─── Texto apresentado ───
O homem que mordeu o cão
Todos
conhecemos o homem que mordeu o cão; ou julgamos conhecer. Liga-se a telefonia
de manhã e lá está ele – como se dormisse na casa de cada um.
Agora
que qualquer filho de Deus pode entrevistar um homem na Lua, como se ele
estivesse na Fonte Ferreira, a filharada acredita que o homem da Rádio
Comercial é que inventou o conceito com que se veste. Já se verá que não foi.
«É
uma forma de dizer, um supônhamos»,
na expressão do senhor Baldaque, uma vez em que se falava do Pelourinho, em frente da loja do Joaquim Boas Noites. Instado, trocou a
coisa por miúdos – «se o cão do Pinura
ferrasse as canelas da menina Emília,
isso não era notícia, era um fait divers,
quando muito, paroquial; mas, se o doutor Alves tivesse mordido o cão do Pinura ou aqui do Tónio Fiambre, isso,
sim, era uma notícia a sério, e haviam de ver o nome da nossa nos jornais e
televisões de todo o mundo!»
─── Linhas fornecidas ───
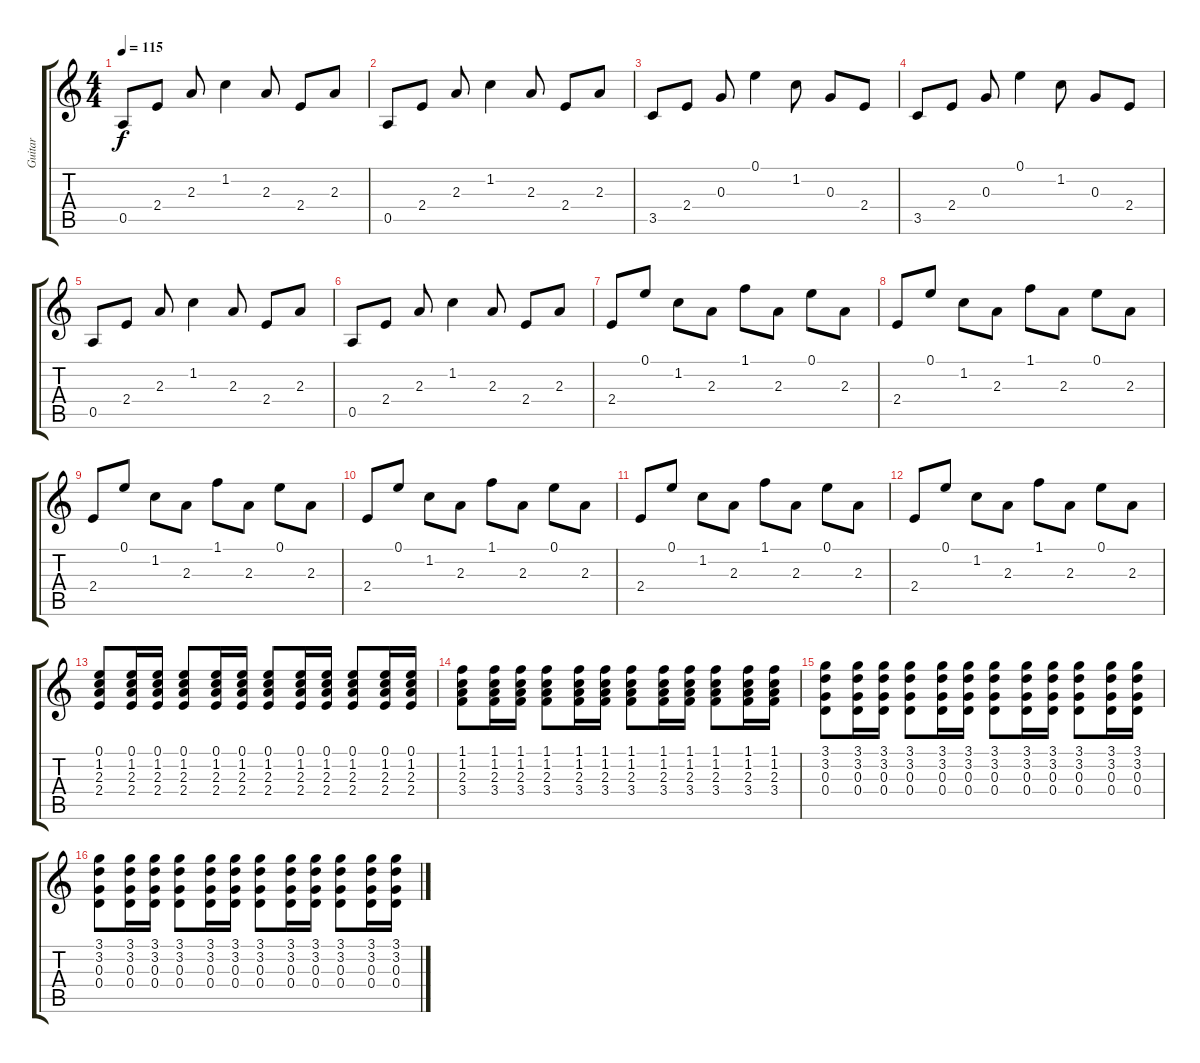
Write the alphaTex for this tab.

\track ("Guitar" "Guitar") {instrument electricguitarjazz}
\staff {score tabs}
\tuning (E4 B3 G3 D3 A2 E2) {hide}
\ts (4 4)
\tempo 115
\clef g2
\ks c
0.5.8{dy f} 2.4.8 2.3.8 1.2.4 2.3.8 2.4.8 2.3.8 |
0.5.8 2.4.8 2.3.8 1.2.4 2.3.8 2.4.8 2.3.8 |
3.5.8 2.4.8 0.3.8 0.1.4 1.2.8 0.3.8 2.4.8 |
3.5.8 2.4.8 0.3.8 0.1.4 1.2.8 0.3.8 2.4.8 |
0.5.8 2.4.8 2.3.8 1.2.4 2.3.8 2.4.8 2.3.8 |
0.5.8 2.4.8 2.3.8 1.2.4 2.3.8 2.4.8 2.3.8 |
2.4.8 0.1.8 1.2.8 2.3.8 1.1.8 2.3.8 0.1.8 2.3.8 |
2.4.8 0.1.8 1.2.8 2.3.8 1.1.8 2.3.8 0.1.8 2.3.8 |
2.4.8 0.1.8 1.2.8 2.3.8 1.1.8 2.3.8 0.1.8 2.3.8 |
2.4.8 0.1.8 1.2.8 2.3.8 1.1.8 2.3.8 0.1.8 2.3.8 |
2.4.8 0.1.8 1.2.8 2.3.8 1.1.8 2.3.8 0.1.8 2.3.8 |
2.4.8 0.1.8 1.2.8 2.3.8 1.1.8 2.3.8 0.1.8 2.3.8 |
(0.1 1.2 2.3 2.4).8 (0.1 1.2 2.3 2.4).16 (0.1 1.2 2.3 2.4).16 (0.1 1.2 2.3 2.4).8 (0.1 1.2 2.3 2.4).16 (0.1 1.2 2.3 2.4).16 (0.1 1.2 2.3 2.4).8 (0.1 1.2 2.3 2.4).16 (0.1 1.2 2.3 2.4).16 (0.1 1.2 2.3 2.4).8 (0.1 1.2 2.3 2.4).16 (0.1 1.2 2.3 2.4).16 |
(1.1 1.2 2.3 3.4).8 (1.1 1.2 2.3 3.4).16 (1.1 1.2 2.3 3.4).16 (1.1 1.2 2.3 3.4).8 (1.1 1.2 2.3 3.4).16 (1.1 1.2 2.3 3.4).16 (1.1 1.2 2.3 3.4).8 (1.1 1.2 2.3 3.4).16 (1.1 1.2 2.3 3.4).16 (1.1 1.2 2.3 3.4).8 (1.1 1.2 2.3 3.4).16 (1.1 1.2 2.3 3.4).16 |
(3.1 3.2 0.3 0.4).8 (3.1 3.2 0.3 0.4).16 (3.1 3.2 0.3 0.4).16 (3.1 3.2 0.3 0.4).8 (3.1 3.2 0.3 0.4).16 (3.1 3.2 0.3 0.4).16 (3.1 3.2 0.3 0.4).8 (3.1 3.2 0.3 0.4).16 (3.1 3.2 0.3 0.4).16 (3.1 3.2 0.3 0.4).8 (3.1 3.2 0.3 0.4).16 (3.1 3.2 0.3 0.4).16 |
(3.1 3.2 0.3 0.4).8 (3.1 3.2 0.3 0.4).16 (3.1 3.2 0.3 0.4).16 (3.1 3.2 0.3 0.4).8 (3.1 3.2 0.3 0.4).16 (3.1 3.2 0.3 0.4).16 (3.1 3.2 0.3 0.4).8 (3.1 3.2 0.3 0.4).16 (3.1 3.2 0.3 0.4).16 (3.1 3.2 0.3 0.4).8 (3.1 3.2 0.3 0.4).16 (3.1 3.2 0.3 0.4).16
───
- Lista de tarefas
1 - Responde a estas perguntas sobre o texto do homem que mordeu o cão, uma resposta por linha, marcadas como as perguntas:
(a) A filharada acredita que o conceito foi inventado pelo homem de que rádio?
(b) Em frente da loja de quem se falava do Pelourinho quando o senhor Baldaque deu a sua explicação?
(c) Para o senhor Baldaque, o que seria o cão do Pinura ferrar as canelas da menina Emília, em vez de notícia?
2 - Continua o texto sobre o homem que mordeu o cão a partir da última frase mostrada.
As linhas constituem material separado do texto.

- Respostas do exercício
1 -
(a) Da Rádio Comercial.
(b) Do Joaquim Boas Noites.
(c) Um fait divers, quando muito, paroquial.

2 -
Era
um homem enxuto ao modo de outros tempos, opinioso, um metro-e-dez sempre cheio de razão – mais verbo que obra, tinha,
contudo, a clarividência dos visionários. Nunca soube o nome dele ao certo. Declarava
uma grande queda pela América, para onde ameaçava emigrar a qualquer momento –
«um dia, se me chateiam, ala moço, América com ele, que é a terra do futuro».
Esse dia nunca chegou. Sempre de fato castanho, com riscas cremes na vertical, colete
no Verão, em lugar do casaco, esse homem, Sebastião ou Viriato, não sei, foi
para mim, sempre, o senhor Baldaque.
Entre
nós, no grupo, tudo, gente simples, quando se fala no homem que mordeu o cão, é
no senhor Baldaque que pensamos. Não é nesse da rádio, nem mesmo no eminente bispo
que o doutor Mário de Carvalho, advogado não praticante, pôs em livro há um par
de anos. Eu explico.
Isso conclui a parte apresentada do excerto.